Extrait fourni:

La présente section consiste à étudier l'effet d'une revalorisation du SMIG sur les salaires moyens dans plusieurs secteurs industriels de l'économie marocaine entre 1985 et 2006. En effet, la méthode économétrique consiste à étudier pour chaque secteur la relation entre le SMIG et le salaire moyen par la méthode des moindres carrées ordinaires après s'être assuré de la stationnarité de nos variables.

L'estimation17 fait apparaître, un impact significatif du SMIG sur le salaire moyen nominal. Une hausse de 5% du SMIG induit une hausse de 2,8 % du salaire moyen brut du secteur industriel, toutes choses égales par ailleurs. Le SMIG exerce donc une pression positive dans les secteurs structurés. Néanmoins, l'indexation du salaire moyen sur le SMIG est imparfaite.

Nous avons tenté de modéliser l'effet du SMIG sur le salaire à long terme notamment avec la méthode d'Engle et Granger. Toutefois, cet effet ne ressort pas économétriquement. De plus, les revalorisations du SMIG ont été fortes dans les années quatre vingt mais plus faibles par la suite. Leur effet à long terme est donc plus difficile à capter.

17 Voir annexe 2.

4.2. L'EQUATION DE SALAIRE

Nous allons présenter maintenant une estimation de l'équation de salaire intégrant à la fois des ajustements du court et du long terme. De ce fait, il convient d'examiner l'éventuelle existence de relations de cointégration entre les variables. La détermination de ces relations se fait dans le cadre d'un modèle VECM multivarié selon la procédure de Johansen.

L'estimation d'un modèle VECM nécessite une première étape essentielle qui est celle de la détermination du nombre de retard « p » du modèle (en niveau) selon les critères d'information. Ensuite, nous nous intéresserons à la détermination du nombre de relations de cointégration.

4.2.1. La détermination du nombre de retard « p »

Données fournies:
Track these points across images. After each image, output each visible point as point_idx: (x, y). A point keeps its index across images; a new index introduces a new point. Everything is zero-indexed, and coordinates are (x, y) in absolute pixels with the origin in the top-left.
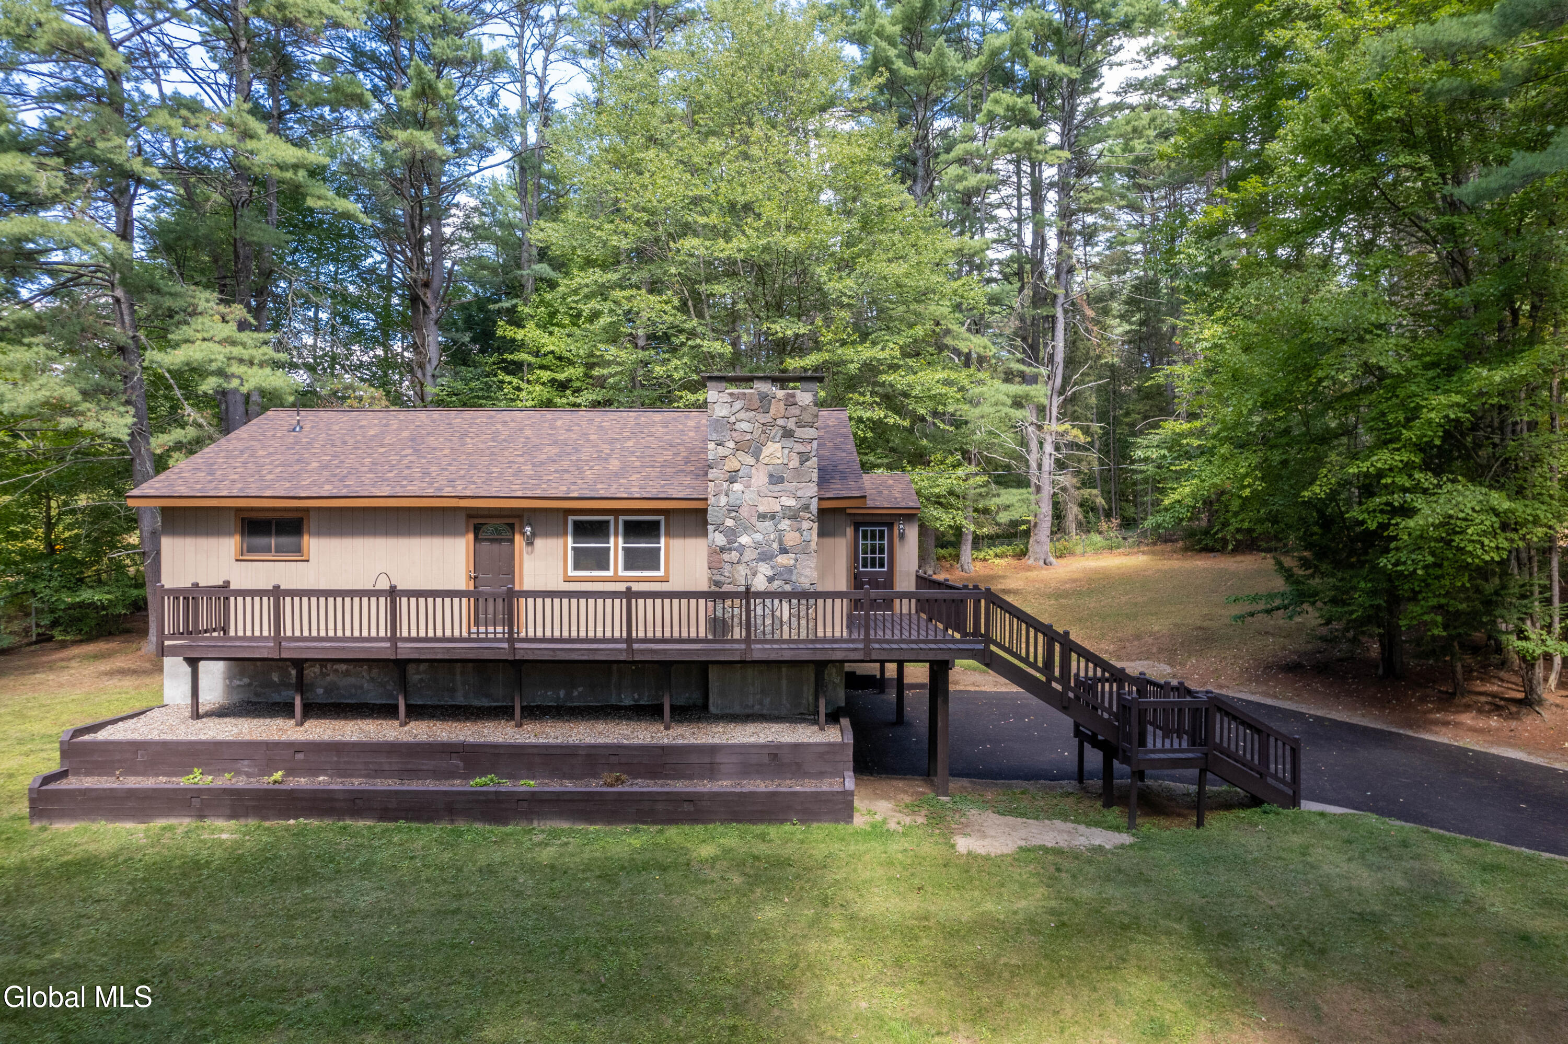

Travail demandé: D'après l'extrait consacré au SMIG dans l'industrie marocaine, de combien augmente le salaire moyen brut du secteur industriel lorsque le SMIG augmente de 5 % ?

Corrigé: Il augmente de 2,8 %, toutes choses égales par ailleurs.